Task directions: Word for word, repeat the entries, minus the pictures.

[Stored items from a collection]
-.-.-
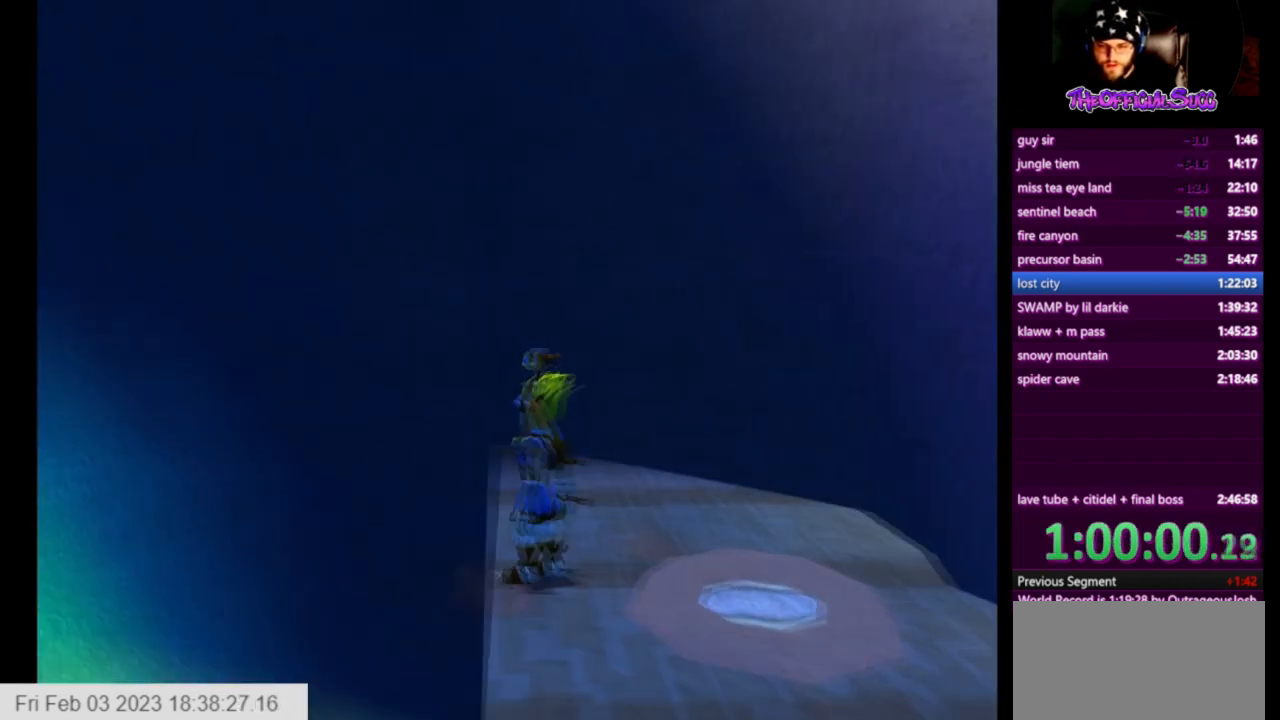
{"buttons": [], "left_stick": "center", "right_stick": "center", "events": [[500, "right_stick", "center"]]}
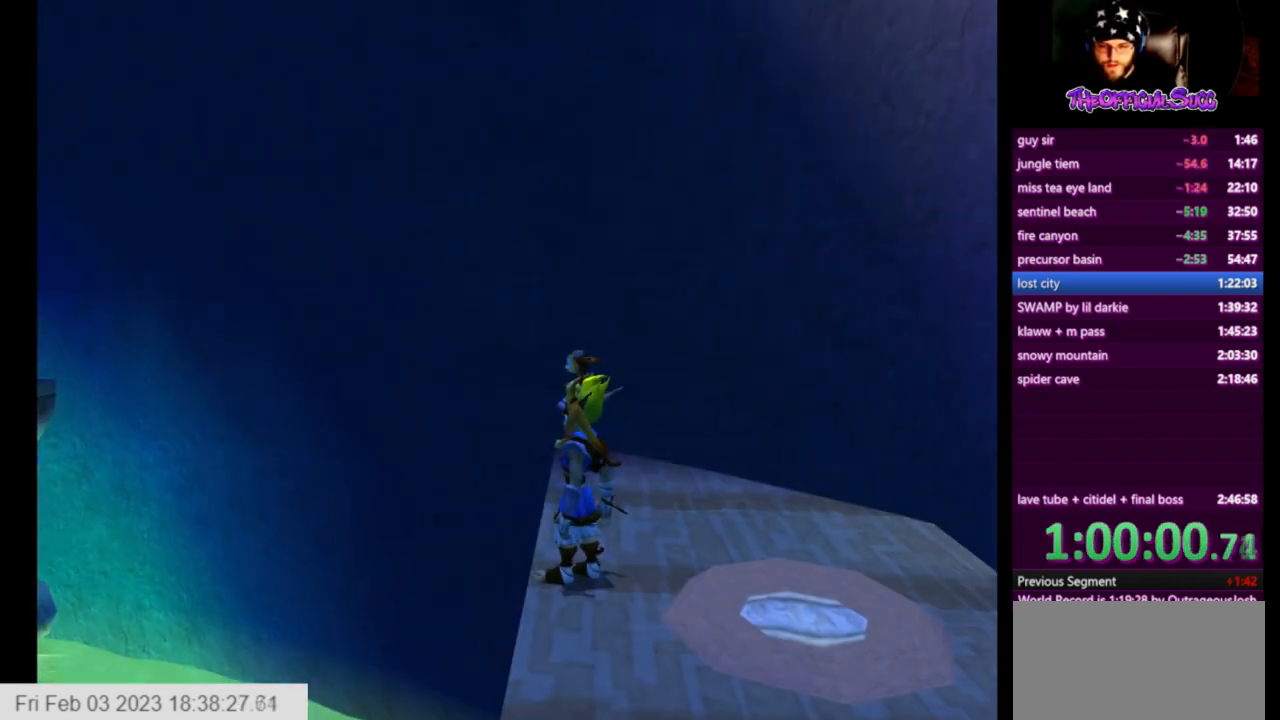
{"buttons": [], "left_stick": "left", "right_stick": "center", "events": [[459, "left_stick", "left"]]}
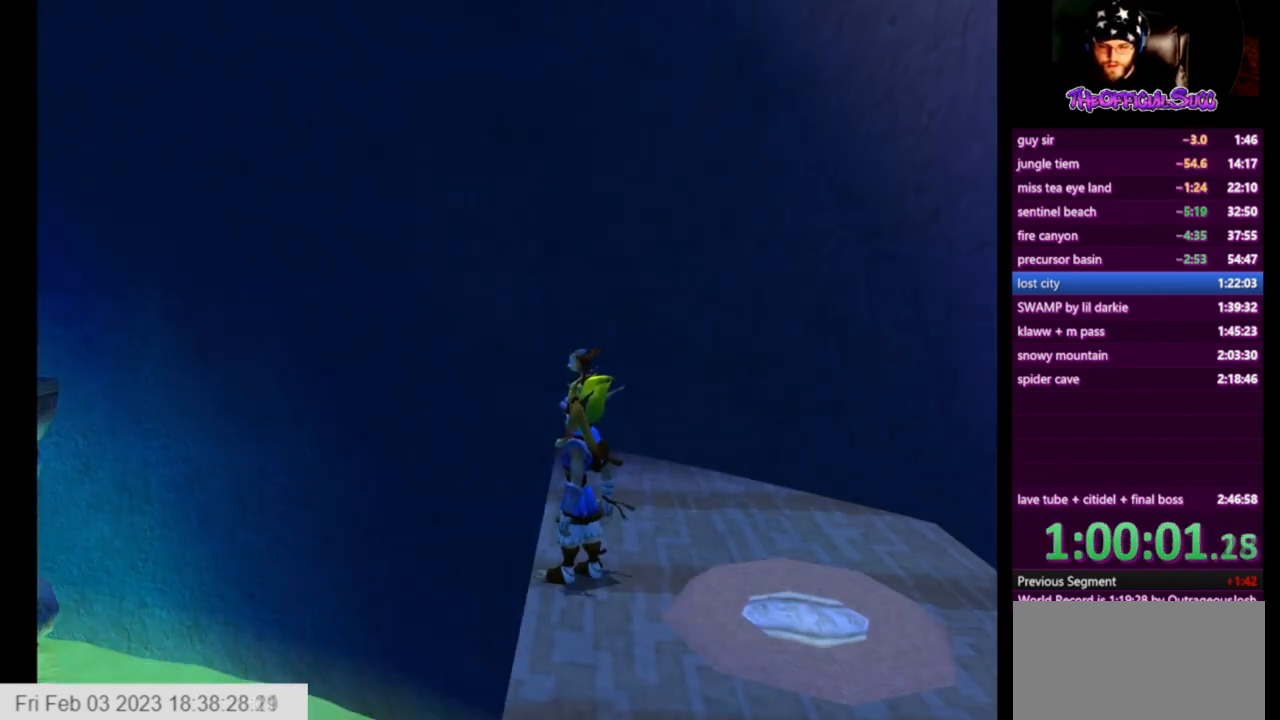
{"buttons": ["SQUARE"], "left_stick": "up-left", "right_stick": "center", "events": [[458, "SQUARE", "down"], [458, "left_stick", "up-left"]]}
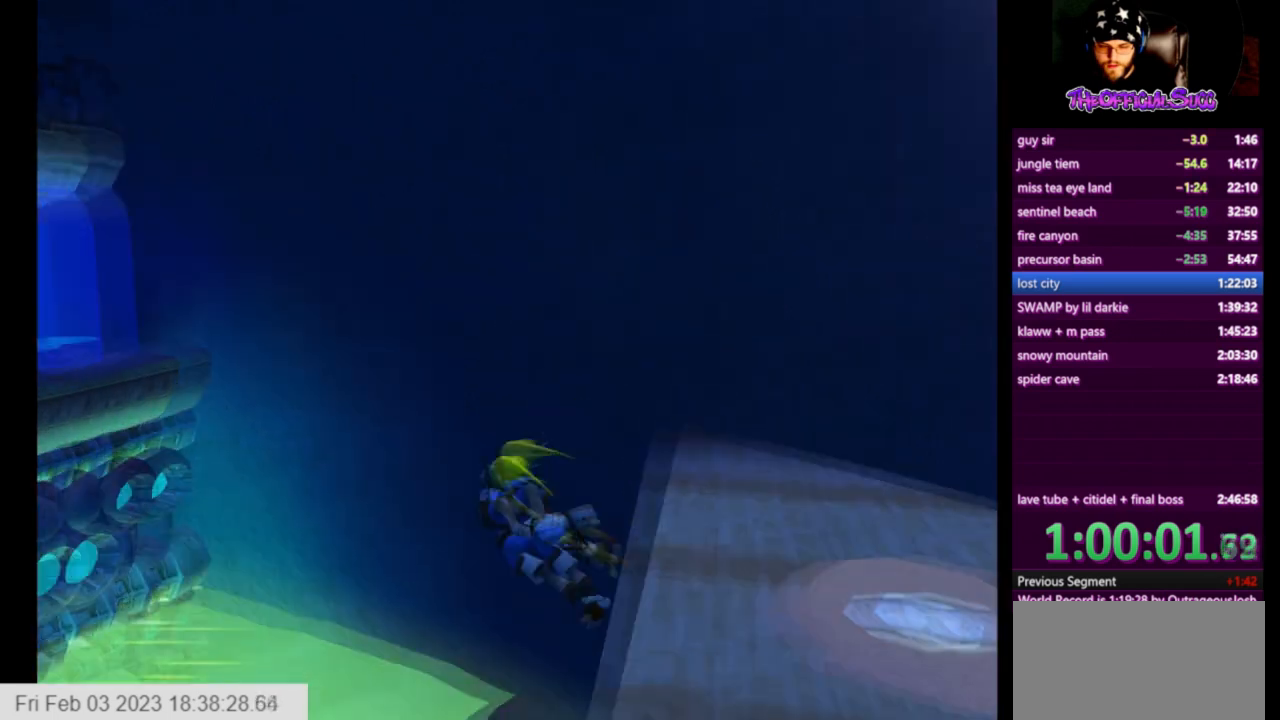
{"buttons": ["CIRCLE"], "left_stick": "up-left", "right_stick": "center", "events": [[125, "CROSS", "down"], [250, "SQUARE", "up"], [375, "CROSS", "up"], [459, "CIRCLE", "down"]]}
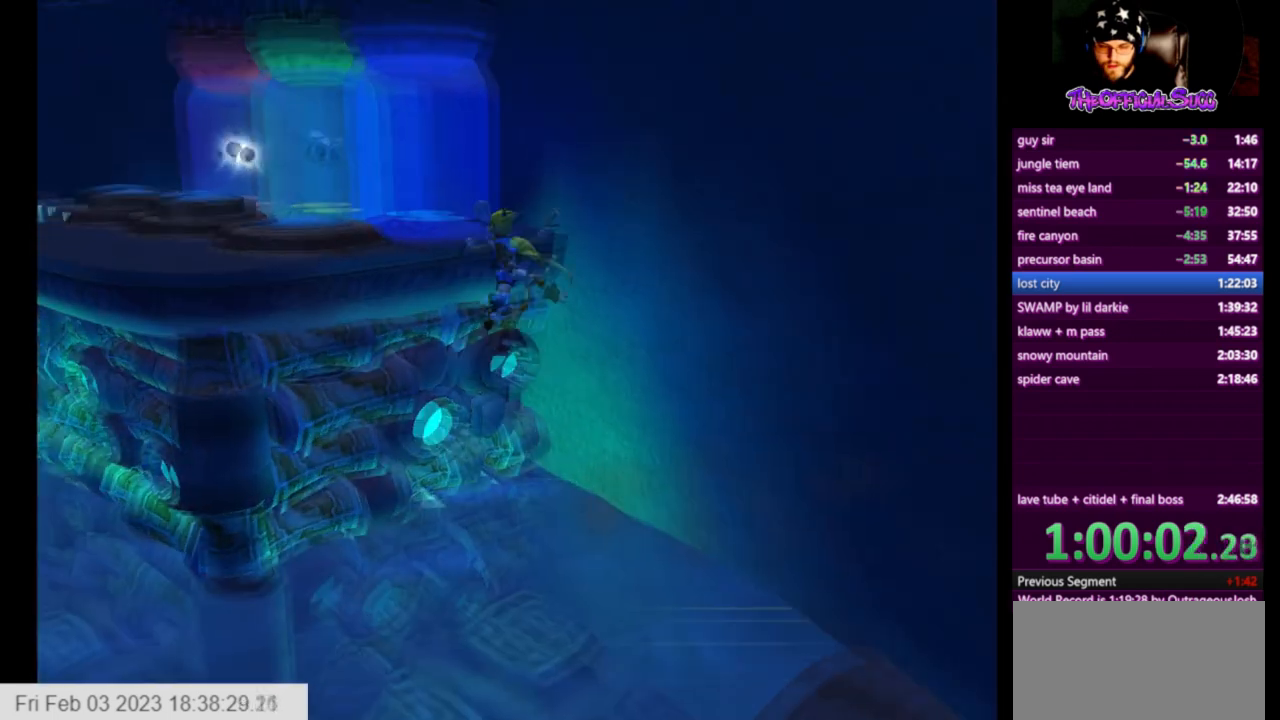
{"buttons": [], "left_stick": "up-left", "right_stick": "center", "events": [[375, "CIRCLE", "up"]]}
-.-.-
The answer:
{"buttons": [], "left_stick": "center", "right_stick": "center", "events": [[500, "right_stick", "center"]]}
{"buttons": [], "left_stick": "left", "right_stick": "center", "events": [[459, "left_stick", "left"]]}
{"buttons": ["SQUARE"], "left_stick": "up-left", "right_stick": "center", "events": [[458, "SQUARE", "down"], [458, "left_stick", "up-left"]]}
{"buttons": ["CIRCLE"], "left_stick": "up-left", "right_stick": "center", "events": [[125, "CROSS", "down"], [250, "SQUARE", "up"], [375, "CROSS", "up"], [459, "CIRCLE", "down"]]}
{"buttons": [], "left_stick": "up-left", "right_stick": "center", "events": [[375, "CIRCLE", "up"]]}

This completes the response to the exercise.